» **Problem requirements**
Transcribe the data below verbatim from the line with "egyedi kihívásait. András" to the line with "Adatvédelmi és Információszabadság". Include both of those lines.

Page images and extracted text
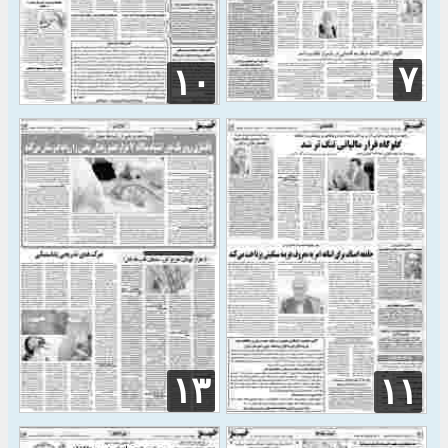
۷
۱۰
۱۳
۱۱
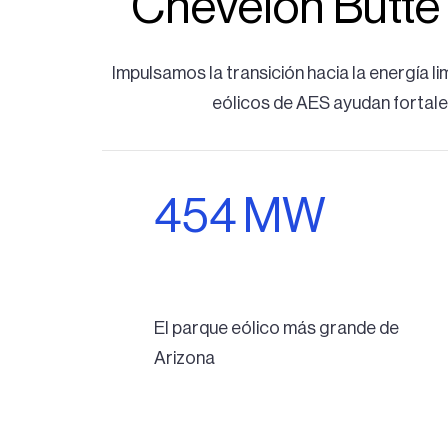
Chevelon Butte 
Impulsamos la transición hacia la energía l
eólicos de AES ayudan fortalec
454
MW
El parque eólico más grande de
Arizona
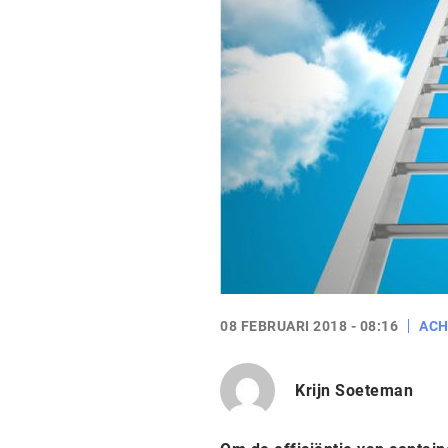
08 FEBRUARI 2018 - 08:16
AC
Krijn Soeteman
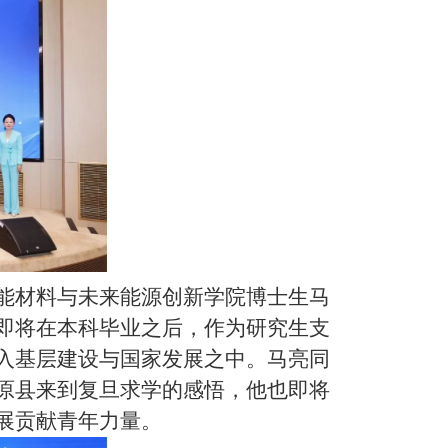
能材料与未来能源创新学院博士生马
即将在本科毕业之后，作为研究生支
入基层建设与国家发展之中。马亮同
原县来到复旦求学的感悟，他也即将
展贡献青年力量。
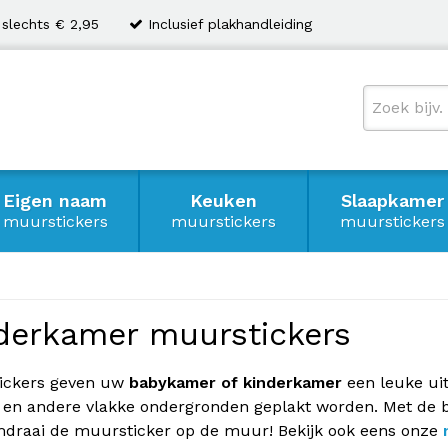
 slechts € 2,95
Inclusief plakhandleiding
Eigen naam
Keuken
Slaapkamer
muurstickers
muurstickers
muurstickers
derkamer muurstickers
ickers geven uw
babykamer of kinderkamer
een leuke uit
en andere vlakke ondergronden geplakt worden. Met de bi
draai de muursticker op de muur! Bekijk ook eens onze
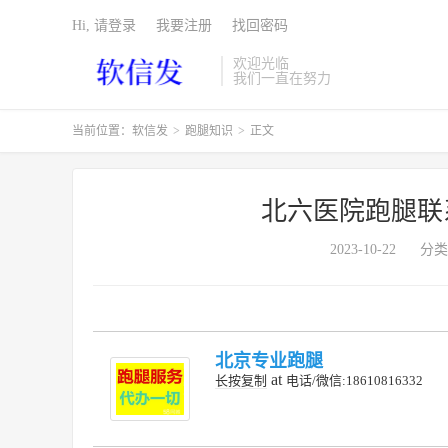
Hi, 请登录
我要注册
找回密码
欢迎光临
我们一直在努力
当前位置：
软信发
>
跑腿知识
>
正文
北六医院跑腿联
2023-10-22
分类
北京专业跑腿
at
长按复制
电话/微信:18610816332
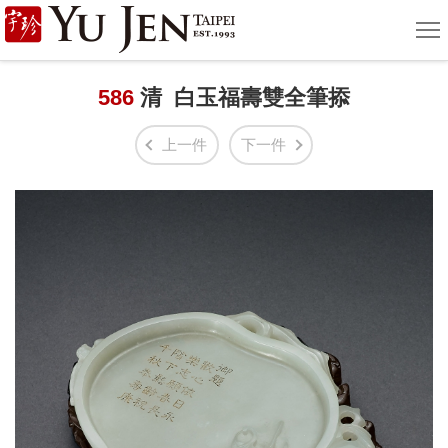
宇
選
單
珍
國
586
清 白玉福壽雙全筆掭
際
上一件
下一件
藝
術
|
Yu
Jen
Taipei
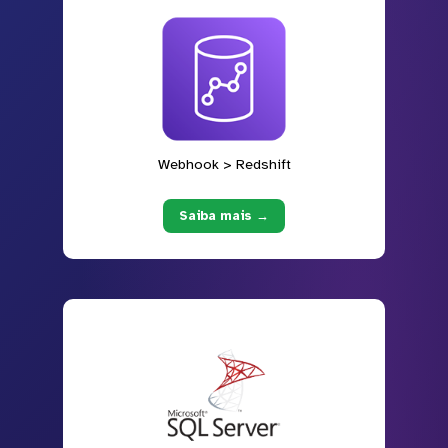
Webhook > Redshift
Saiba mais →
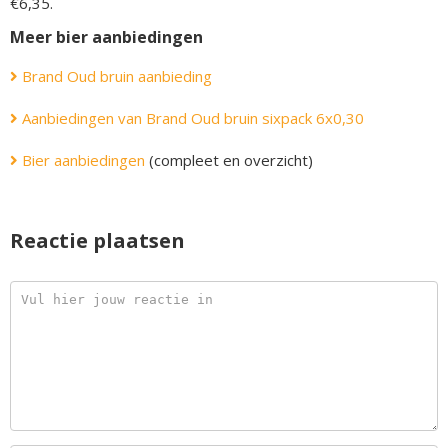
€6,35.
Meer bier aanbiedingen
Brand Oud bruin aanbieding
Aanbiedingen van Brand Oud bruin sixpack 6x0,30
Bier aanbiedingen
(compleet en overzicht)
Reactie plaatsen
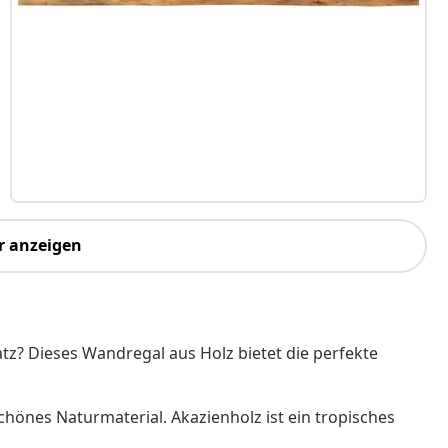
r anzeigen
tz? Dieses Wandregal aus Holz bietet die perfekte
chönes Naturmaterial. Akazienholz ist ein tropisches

...

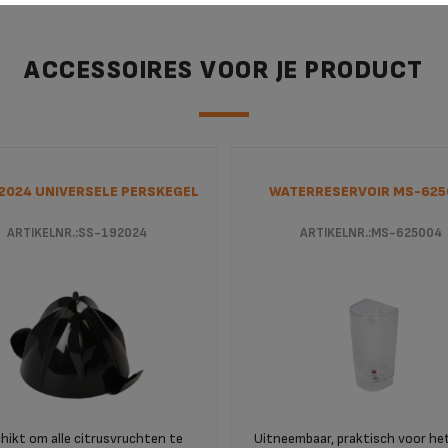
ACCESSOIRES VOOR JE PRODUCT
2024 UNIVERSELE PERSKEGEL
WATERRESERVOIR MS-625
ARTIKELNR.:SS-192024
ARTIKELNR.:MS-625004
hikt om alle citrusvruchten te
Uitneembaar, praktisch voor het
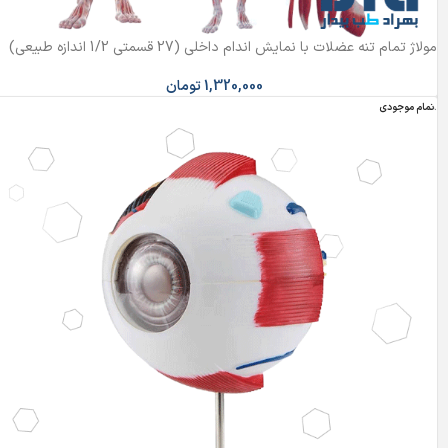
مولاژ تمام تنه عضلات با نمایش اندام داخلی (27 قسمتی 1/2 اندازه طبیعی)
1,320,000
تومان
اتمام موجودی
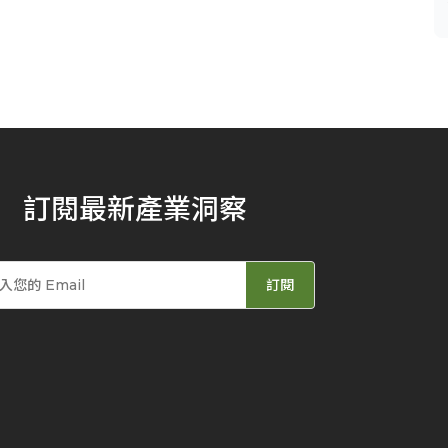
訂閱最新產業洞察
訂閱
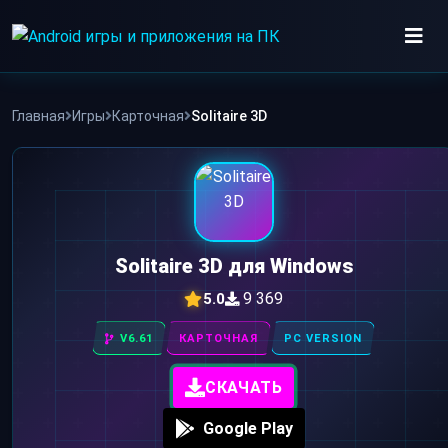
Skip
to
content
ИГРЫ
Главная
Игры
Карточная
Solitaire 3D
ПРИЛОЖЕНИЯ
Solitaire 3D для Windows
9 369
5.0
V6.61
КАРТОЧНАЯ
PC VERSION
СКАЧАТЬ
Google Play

---

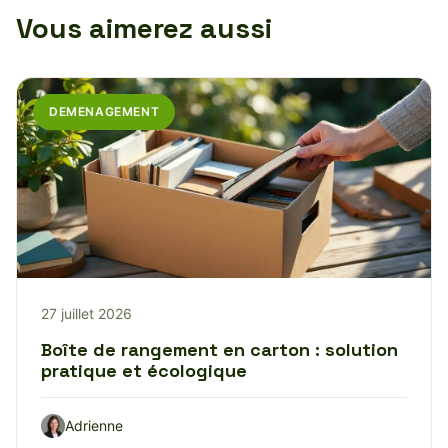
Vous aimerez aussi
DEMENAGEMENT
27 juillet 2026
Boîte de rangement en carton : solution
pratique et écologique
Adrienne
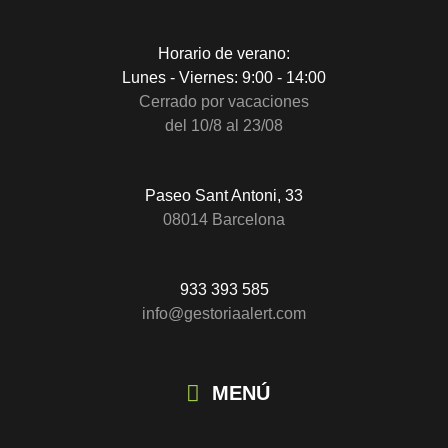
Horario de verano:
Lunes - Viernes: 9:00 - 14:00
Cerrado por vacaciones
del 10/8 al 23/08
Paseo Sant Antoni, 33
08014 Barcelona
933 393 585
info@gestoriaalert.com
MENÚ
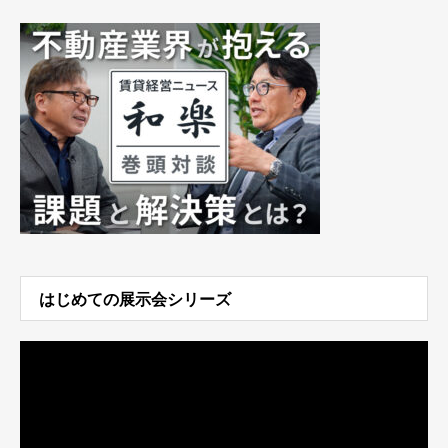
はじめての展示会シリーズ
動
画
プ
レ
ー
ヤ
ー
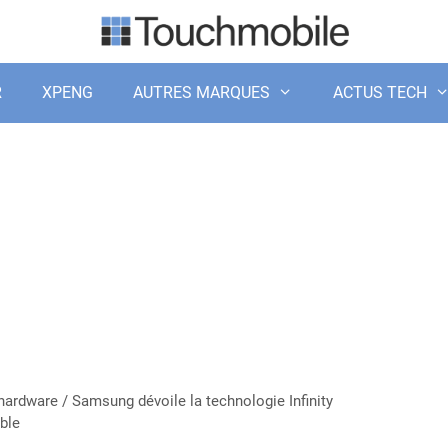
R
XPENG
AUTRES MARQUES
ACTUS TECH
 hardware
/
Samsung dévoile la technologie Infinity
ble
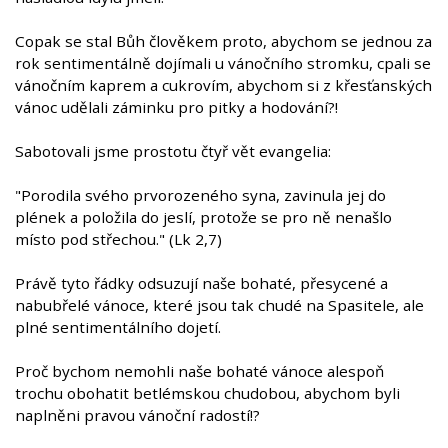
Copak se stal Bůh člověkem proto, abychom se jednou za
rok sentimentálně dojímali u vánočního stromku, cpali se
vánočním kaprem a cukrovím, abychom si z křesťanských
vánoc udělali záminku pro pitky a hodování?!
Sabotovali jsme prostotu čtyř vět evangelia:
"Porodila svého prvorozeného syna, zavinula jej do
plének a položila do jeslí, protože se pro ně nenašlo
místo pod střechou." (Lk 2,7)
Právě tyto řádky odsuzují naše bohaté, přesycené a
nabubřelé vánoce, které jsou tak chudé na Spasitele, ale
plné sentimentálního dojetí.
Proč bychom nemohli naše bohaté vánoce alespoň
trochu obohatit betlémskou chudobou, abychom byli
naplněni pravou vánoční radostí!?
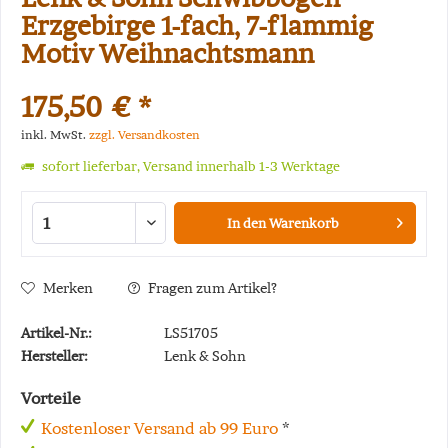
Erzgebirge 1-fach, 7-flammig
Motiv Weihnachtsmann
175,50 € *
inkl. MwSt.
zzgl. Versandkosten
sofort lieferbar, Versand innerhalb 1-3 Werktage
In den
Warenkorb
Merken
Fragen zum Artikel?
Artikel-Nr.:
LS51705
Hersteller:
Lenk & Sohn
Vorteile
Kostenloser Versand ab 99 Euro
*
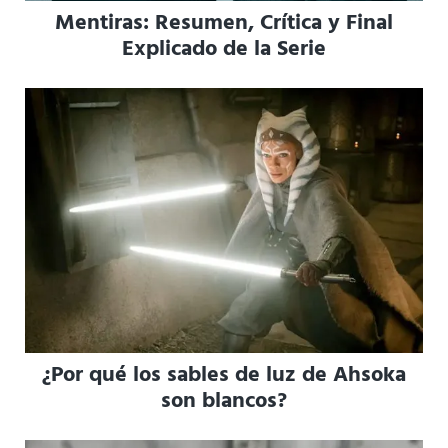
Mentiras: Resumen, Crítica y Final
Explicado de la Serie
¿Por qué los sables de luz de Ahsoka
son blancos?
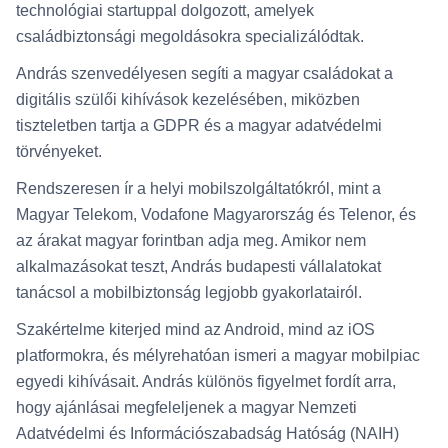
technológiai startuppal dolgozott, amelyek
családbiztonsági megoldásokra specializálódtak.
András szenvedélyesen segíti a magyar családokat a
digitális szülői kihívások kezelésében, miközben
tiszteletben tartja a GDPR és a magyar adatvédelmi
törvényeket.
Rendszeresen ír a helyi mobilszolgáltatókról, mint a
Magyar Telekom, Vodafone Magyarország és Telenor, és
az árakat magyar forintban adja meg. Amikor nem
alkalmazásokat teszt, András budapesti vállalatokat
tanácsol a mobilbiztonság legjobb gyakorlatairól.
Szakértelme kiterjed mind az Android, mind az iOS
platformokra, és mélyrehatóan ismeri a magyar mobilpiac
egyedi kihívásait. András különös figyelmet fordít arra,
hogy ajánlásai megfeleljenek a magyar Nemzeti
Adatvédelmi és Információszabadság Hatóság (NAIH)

» **Exercise output**
egyedi kihívásait. András különös figyelmet fordít arra,
hogy ajánlásai megfeleljenek a magyar Nemzeti
Adatvédelmi és Információszabadság Hatóság (NAIH)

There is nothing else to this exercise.